Rosneft has become the only Russian company with large assets there, Kommersant noted. According to Reuters, the Russian giant oil company has lost about $9 billion on its investments in Venezuela since 2010. Rosneft is running five projects in Venezuela while producing a small share of its total oil production. The crisis in Venezuela involves the risk that the country will not be able to pay its debts.
Back in 2011, more than 66% of the Neftegaz.Ru survey respondents approved the participation of Russian companies in the development of the Orinoco fields. However, right now, this heavy and highly viscous oil that the fields have produced remains unsold, as buyers have become hesitant toward purchasing sanctioned oil. Over 8 billion barrels of crude oil are now stored in offshore oil tankers, as the onshore oil terminals are full. If the situation is not improved, we can expect Russian companies in Venezuela to report serious problems.
Moreover, these problems are already there. The excess of Venezuela’s oil supply has slowed down work on the Orinoco Belt, including projects for modernizing production facilities – projects which Rosneft is conducting in a joint venture with PDVSA. Rosneft has a share in five joint ventures: PetroVictoria, Petromiranda, Petromonagas, Boqueron, and Petroperija. The international rating agency Moody’s said the US sanctions against PDVSA would limit the financial and operational flexibility of Rosneft’s joint ventures in Venezuela since PDVSA owns more than 50% of each one of them.
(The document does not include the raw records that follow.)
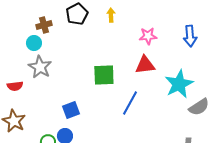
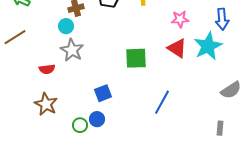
red triangle: (145, 65) -> (177, 48), turned 40
cyan star: (179, 84) -> (208, 46), moved
blue line: (130, 103) -> (162, 102), moved

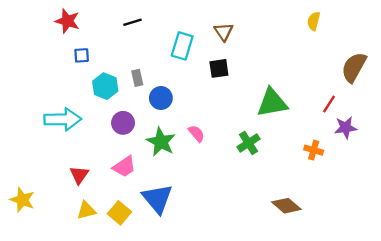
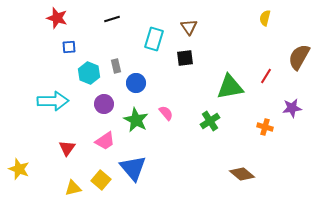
red line: (329, 104) -> (266, 76), moved
yellow triangle: (86, 210) -> (73, 188), moved

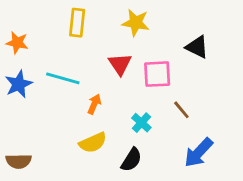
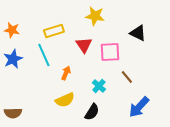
yellow rectangle: (77, 23) -> (54, 31), moved, turned 66
cyan line: (63, 78) -> (44, 55), turned 50

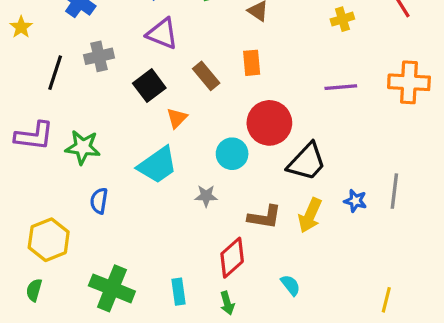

As is known, Washington has posed large-scale sanctions against PDVSA designed to limit the export of Venezuelan oil and to force President Nicholas Maduro to resign. Russia is among the countries that continue to support Maduro. Over the past few years, the Russian Federation has become Venezuela’s last resort in terms of lenders. According to Reuters estimates, the Russian government and state-owned Rosneft have lent Venezuela at least $17 billion since 2006. Dmitry Peskov, Spokesman for the Russian President, said on March 1 that no negotiations on new financial support for Venezuela were being conducted at the presidential level, but Russia continued to maintain contacts with its partners in Venezuela.
“We are interested in continuing cooperation with Venezuela — especially as a number of our companies are running fairly large projects there. We hope that these projects have good potential, that they will have the potential for expansion, and of course, we wish the Venezuelan partners to cope with the difficulties they are facing, both political and economic ones, as soon as possible,” Peskov told reporters.